PAGE
□ □ □ □ □ □ □

Thanks for the explanation. It seems to be real issue.

I tested to see effect with flush during rb tree search.

Before I applied your patch, the time is 50300661 us.
After your patch, 11569357 us.
After my debug patch, 6104875 us.

I tested it as changing threshold value.

threshold time
1000 13892809
500 9062110
200 6714172
100 6104875
50 6758316

And perf shows smp_call_function is very low percentage.

In my cases, 100 is best.

I have no server machine so can't test TLB effect.
Could you meaure it with this patch?

Maybe you can see TLB effect with perf record like Nick was done.
You can refer db64fe02.
If you can't see sn_send_IPI_phys and smp_call_function in IA64,
maybe TLB issue isn't a big problem.

P.S)
I am not a full time developer but just hobbyist.
So I can't make patch and test in office.
Please, understand lazy response. :)

Here is just for debug patch.

□ □ □ □ □ □ □

GIVEN ENTRIES
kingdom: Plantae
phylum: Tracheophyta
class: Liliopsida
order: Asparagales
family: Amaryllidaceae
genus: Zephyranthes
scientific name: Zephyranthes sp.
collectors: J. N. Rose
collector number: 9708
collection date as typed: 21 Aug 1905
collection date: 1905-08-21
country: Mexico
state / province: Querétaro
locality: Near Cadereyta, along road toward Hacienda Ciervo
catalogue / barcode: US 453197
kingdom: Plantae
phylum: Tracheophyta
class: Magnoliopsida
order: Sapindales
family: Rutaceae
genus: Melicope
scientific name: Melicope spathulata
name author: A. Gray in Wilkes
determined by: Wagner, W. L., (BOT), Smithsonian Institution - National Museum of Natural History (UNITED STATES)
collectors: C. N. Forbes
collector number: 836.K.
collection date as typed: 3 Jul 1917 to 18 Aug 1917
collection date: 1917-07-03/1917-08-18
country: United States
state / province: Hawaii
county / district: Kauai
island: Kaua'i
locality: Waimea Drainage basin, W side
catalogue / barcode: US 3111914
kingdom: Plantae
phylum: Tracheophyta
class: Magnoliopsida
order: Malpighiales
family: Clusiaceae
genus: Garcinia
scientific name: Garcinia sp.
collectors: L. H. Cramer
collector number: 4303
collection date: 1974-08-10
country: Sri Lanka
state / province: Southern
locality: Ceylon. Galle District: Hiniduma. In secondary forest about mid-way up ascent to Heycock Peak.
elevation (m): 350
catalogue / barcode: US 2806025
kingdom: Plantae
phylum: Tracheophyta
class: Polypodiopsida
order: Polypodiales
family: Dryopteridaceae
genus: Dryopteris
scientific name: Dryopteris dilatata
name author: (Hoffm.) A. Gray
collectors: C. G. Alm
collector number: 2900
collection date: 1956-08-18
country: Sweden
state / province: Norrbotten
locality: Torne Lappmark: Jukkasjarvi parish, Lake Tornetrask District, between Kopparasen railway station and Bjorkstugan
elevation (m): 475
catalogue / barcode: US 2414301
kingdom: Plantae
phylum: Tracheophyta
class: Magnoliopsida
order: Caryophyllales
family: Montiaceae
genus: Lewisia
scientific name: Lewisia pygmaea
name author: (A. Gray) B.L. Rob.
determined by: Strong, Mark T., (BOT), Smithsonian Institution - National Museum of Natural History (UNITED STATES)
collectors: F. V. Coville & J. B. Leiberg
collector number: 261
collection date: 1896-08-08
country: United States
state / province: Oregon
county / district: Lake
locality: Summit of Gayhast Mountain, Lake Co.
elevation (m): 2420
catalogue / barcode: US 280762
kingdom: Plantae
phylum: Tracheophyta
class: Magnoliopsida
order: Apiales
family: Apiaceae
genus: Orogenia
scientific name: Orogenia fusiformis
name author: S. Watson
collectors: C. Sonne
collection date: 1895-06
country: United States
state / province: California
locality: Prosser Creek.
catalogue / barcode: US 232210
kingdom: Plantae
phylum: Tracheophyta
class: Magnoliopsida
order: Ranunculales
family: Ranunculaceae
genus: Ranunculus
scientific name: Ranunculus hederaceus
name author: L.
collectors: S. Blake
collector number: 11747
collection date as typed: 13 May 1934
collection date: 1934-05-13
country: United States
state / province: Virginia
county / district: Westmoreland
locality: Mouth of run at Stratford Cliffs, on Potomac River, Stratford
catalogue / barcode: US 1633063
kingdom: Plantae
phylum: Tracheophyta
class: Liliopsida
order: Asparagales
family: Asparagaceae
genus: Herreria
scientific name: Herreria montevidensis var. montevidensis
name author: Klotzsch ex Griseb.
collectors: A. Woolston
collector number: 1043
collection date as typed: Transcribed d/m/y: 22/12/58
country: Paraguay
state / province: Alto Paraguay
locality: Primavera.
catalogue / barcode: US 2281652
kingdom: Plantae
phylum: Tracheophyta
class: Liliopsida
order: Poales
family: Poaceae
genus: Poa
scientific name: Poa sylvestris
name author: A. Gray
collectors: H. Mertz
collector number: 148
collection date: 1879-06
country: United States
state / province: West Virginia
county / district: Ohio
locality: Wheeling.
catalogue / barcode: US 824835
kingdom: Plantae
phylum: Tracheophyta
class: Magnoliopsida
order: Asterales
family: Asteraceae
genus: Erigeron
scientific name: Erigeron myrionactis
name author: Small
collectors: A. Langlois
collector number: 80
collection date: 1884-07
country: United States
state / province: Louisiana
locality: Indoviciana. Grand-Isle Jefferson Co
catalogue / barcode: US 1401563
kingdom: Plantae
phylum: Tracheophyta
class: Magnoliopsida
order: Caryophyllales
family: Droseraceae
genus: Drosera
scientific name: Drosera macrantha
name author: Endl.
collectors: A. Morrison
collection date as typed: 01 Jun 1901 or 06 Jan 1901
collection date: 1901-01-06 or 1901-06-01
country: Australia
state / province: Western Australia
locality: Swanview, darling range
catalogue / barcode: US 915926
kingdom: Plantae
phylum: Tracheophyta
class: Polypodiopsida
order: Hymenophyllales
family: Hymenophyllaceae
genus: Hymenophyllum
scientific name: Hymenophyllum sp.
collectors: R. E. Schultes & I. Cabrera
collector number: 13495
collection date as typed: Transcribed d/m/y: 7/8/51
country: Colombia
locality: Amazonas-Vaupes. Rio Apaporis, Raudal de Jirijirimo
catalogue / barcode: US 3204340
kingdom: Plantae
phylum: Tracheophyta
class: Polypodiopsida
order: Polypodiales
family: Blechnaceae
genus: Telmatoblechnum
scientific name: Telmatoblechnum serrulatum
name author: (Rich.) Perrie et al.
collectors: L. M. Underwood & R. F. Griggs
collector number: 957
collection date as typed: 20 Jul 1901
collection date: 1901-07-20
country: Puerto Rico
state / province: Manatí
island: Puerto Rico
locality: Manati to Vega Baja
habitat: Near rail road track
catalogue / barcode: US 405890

□ □ □ □ □ □ □

DIRECTIVES
1. Answer these questions about the message:
(a) What time was measured before the patch was applied?
(b) Which threshold value gave the shortest time in the writer's tests?
(c) Which reference does the writer suggest consulting?
2. Rewrite the stretch of the message from "Maybe you can" through "a big problem.", putting "perf top" in place of "perf record".
The data shown here are drawn from a separate source.

RESULTS OF THE EXERCISE
1.
(a) 50300661 us
(b) 100
(c) db64fe02

2.
Maybe you can see TLB effect with perf top like Nick was done.
You can refer db64fe02.
If you can't see sn_send_IPI_phys and smp_call_function in IA64,
maybe TLB issue isn't a big problem.